-- TRY IT --
When you retype the data, keep every word exactly and include none of the pictures.

-- RECORDED INFORMATION --
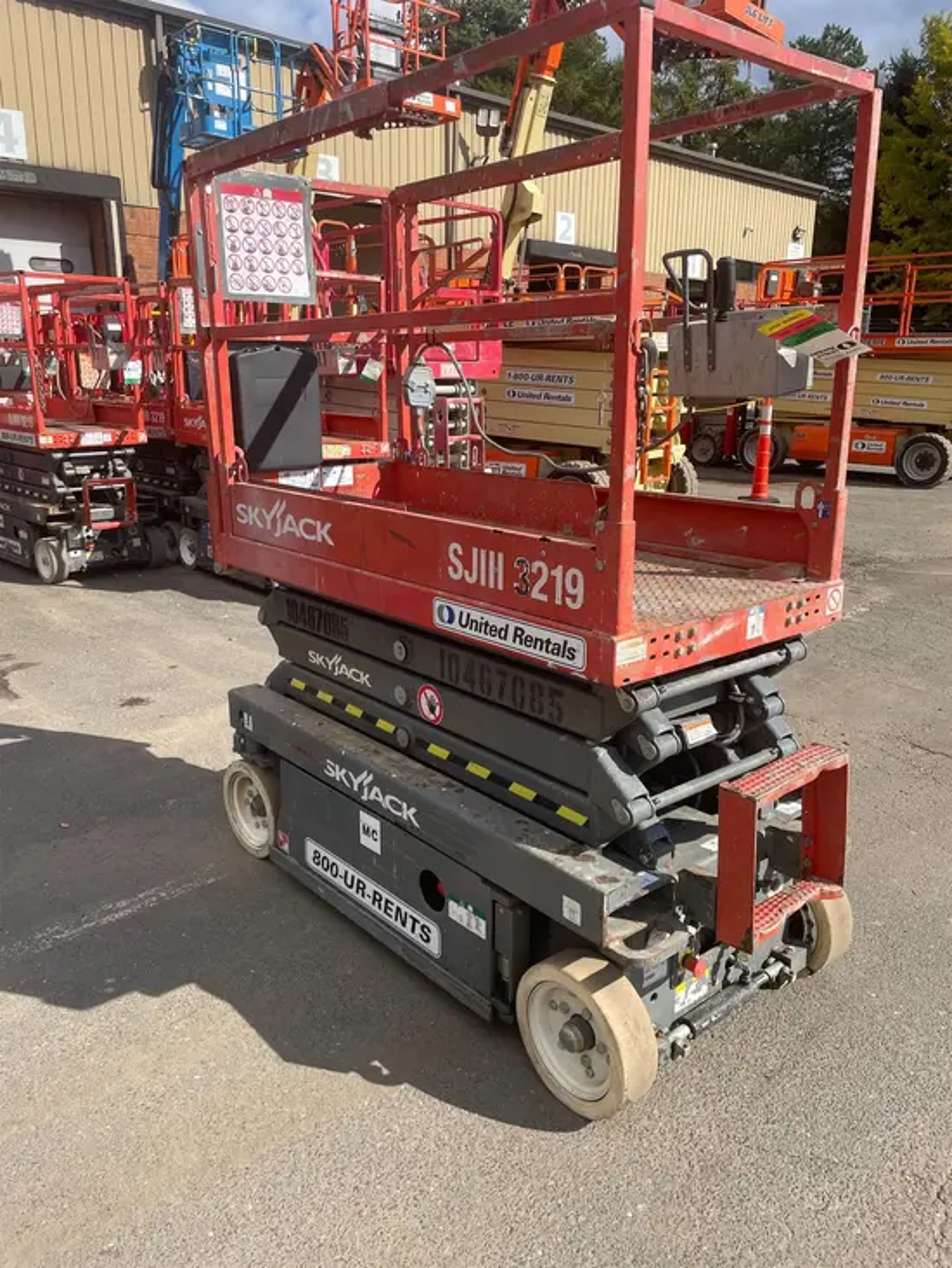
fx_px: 953
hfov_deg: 53.1
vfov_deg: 67.3
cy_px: 634
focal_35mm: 26
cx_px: 476
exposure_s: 1/3731
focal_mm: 4.2
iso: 50
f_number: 1.6
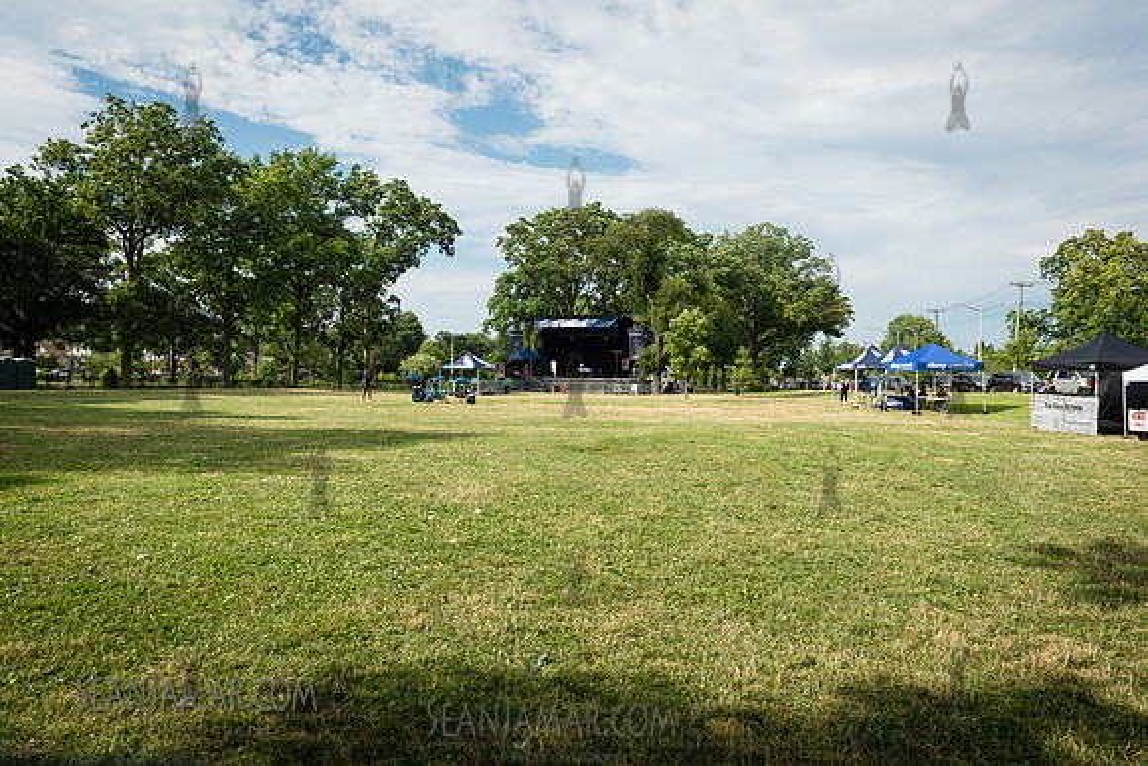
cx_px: 574
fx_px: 765
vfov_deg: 53.2
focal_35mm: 24
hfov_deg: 73.7
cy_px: 383
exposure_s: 1/800
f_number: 9
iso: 400
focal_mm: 24
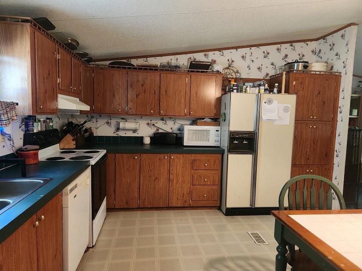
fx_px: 240
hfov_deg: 73.9
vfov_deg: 58.9
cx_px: 181
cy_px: 136
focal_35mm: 23
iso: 500
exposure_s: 1/40
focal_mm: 5.4
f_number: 1.8
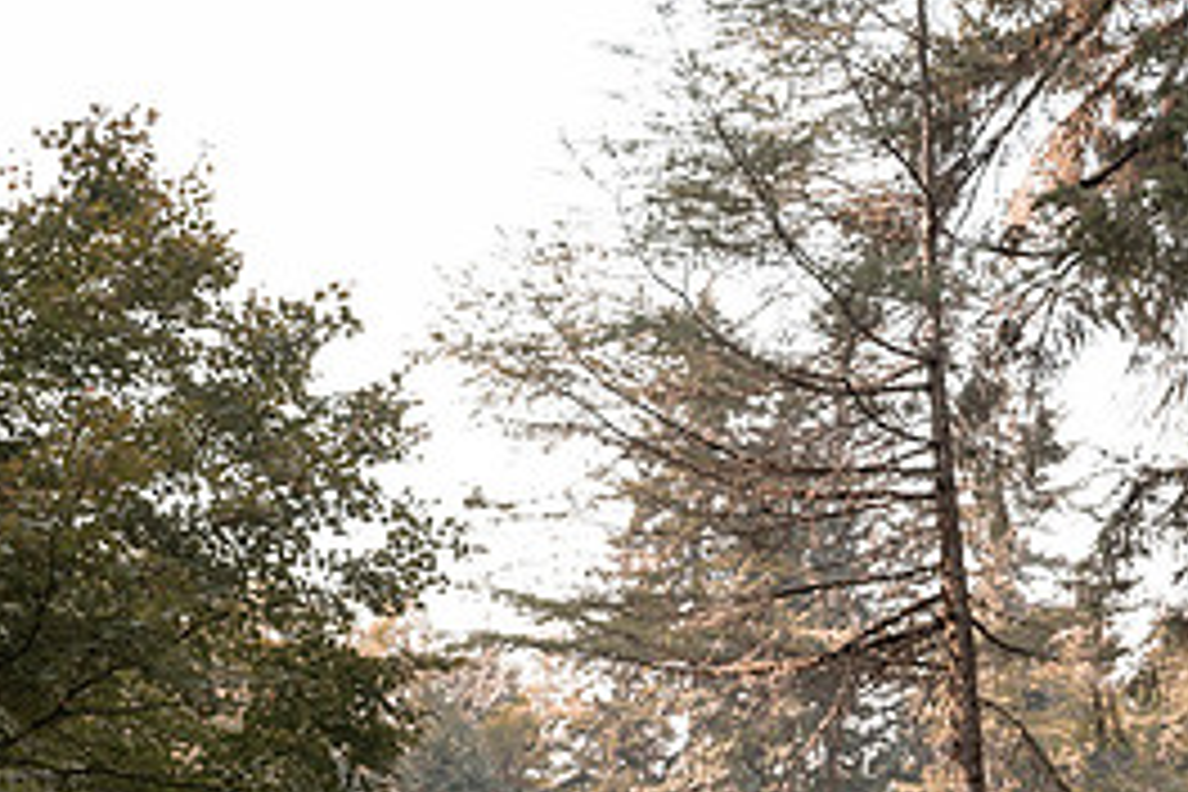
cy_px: 807
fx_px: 1782
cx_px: 517
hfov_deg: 36.8
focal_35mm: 54
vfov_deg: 23.9
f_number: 2.8
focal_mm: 24
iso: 320
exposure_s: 1/1000
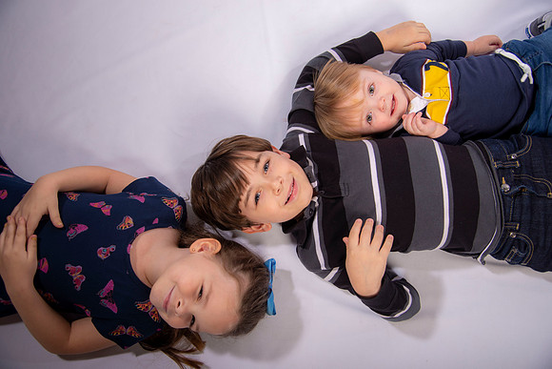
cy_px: 184
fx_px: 537
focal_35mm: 35
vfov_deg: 37.9
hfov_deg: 54.4
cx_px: 276
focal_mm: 35
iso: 125
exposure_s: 1/160
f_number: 4.5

-- RESULT OF THIS TASK --
fx_px: 953
hfov_deg: 53.1
vfov_deg: 67.3
cy_px: 634
focal_35mm: 26
cx_px: 476
exposure_s: 1/3731
focal_mm: 4.2
iso: 50
f_number: 1.6
cx_px: 574
fx_px: 765
vfov_deg: 53.2
focal_35mm: 24
hfov_deg: 73.7
cy_px: 383
exposure_s: 1/800
f_number: 9
iso: 400
focal_mm: 24
fx_px: 240
hfov_deg: 73.9
vfov_deg: 58.9
cx_px: 181
cy_px: 136
focal_35mm: 23
iso: 500
exposure_s: 1/40
focal_mm: 5.4
f_number: 1.8
cy_px: 807
fx_px: 1782
cx_px: 517
hfov_deg: 36.8
focal_35mm: 54
vfov_deg: 23.9
f_number: 2.8
focal_mm: 24
iso: 320
exposure_s: 1/1000
cy_px: 184
fx_px: 537
focal_35mm: 35
vfov_deg: 37.9
hfov_deg: 54.4
cx_px: 276
focal_mm: 35
iso: 125
exposure_s: 1/160
f_number: 4.5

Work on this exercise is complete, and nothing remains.